The amount allocated for oil subsidies in the country’s current budget stands at EGP 35b. However, Petroleum Expert, Mohamed Shoeib, expects that the cost of subsidies will eventually increase due to the volatile currency exchange rates and the possibility of EGP devaluation.

This comes on the heels of the IMF’s announcement that the $2.5b first tranche of the fund’s $12b loan will be made available to Egypt after the IMF’s executive board reviews the program, with the country’s funding package being presented by the end of October or early November.

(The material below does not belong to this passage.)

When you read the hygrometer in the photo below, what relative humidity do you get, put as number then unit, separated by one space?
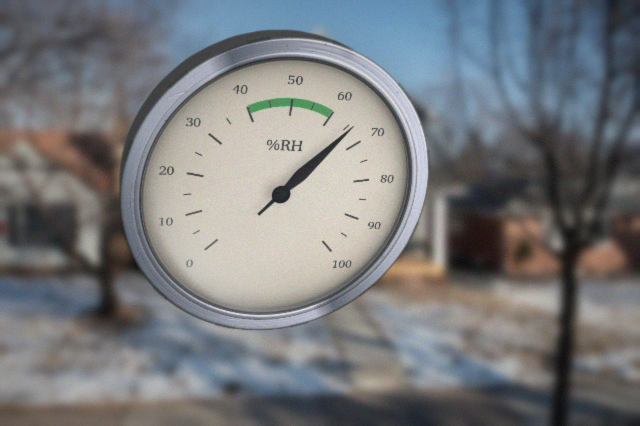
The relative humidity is 65 %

Furthermore, the fund’s Managing Director, Christine Lagarde, stated on the that “the IMF needs to evaluate the economic reforms of the Egyptian government,” as Egypt almost completed the required measures for the loan, yet some actions related to the exchange rate and subsidies are still pending.

In related news, Minister, Tarek El Molla, stated that Egypt’s fuel subsidies decreased during fiscal year 2015/2016 by 28.7% from the year before, as the country aims to reduce costly energy assistance that consume a large portion of the state budget.